* [Task brief]:
Transcribe exactly the lines from the one holding "همانطور که می" through the closing line of the entries below. Pictures stay out of the copy.

[Data extracts Boundary: Start]

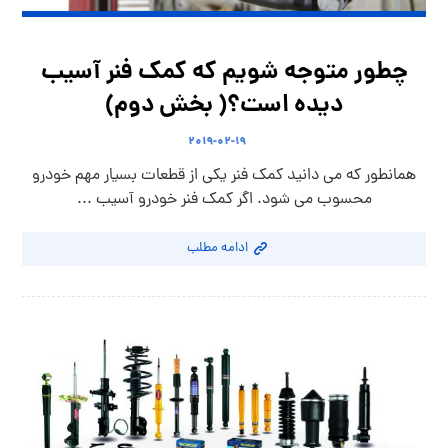
چطور متوجه شویم که کمک فنر آسیب
دیده است؟( بخش دوم)
۲۰۱۹-۰۲-۱۹
همانطور که می دانید کمک فنر یکی از قطعات بسیار مهم خودرو
محسوب می شود. اگر کمک فنر خودرو آسیب ...
ادامه مطلب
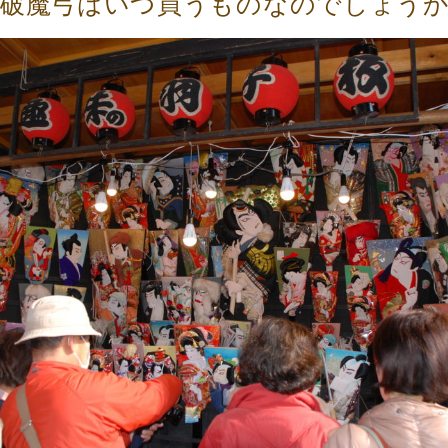
や破魔弓はいつ買うものなのでしょう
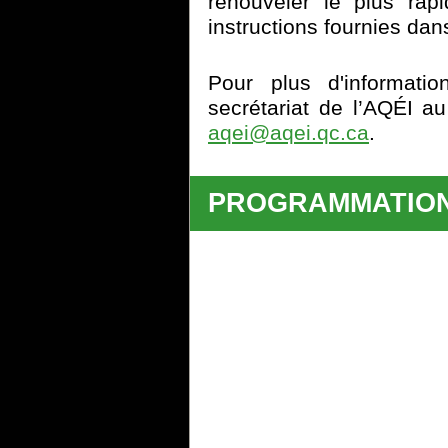
renouveler le plus rap
instructions fournies dan
Pour plus d'informatio
secrétariat de l’AQÉI 
aqei@aqei.qc.ca
.
PROGRAMMATION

[Data extracts Boundary: End]

* [Answer to this exercise]:
همانطور که می دانید کمک فنر یکی از قطعات بسیار مهم خودرو
محسوب می شود. اگر کمک فنر خودرو آسیب ...
ادامه مطلب
や破魔弓はいつ買うものなのでしょう
renouveler le plus rap
instructions fournies dan
Pour plus d'informatio
secrétariat de l’AQÉI 
aqei@aqei.qc.ca
.
PROGRAMMATION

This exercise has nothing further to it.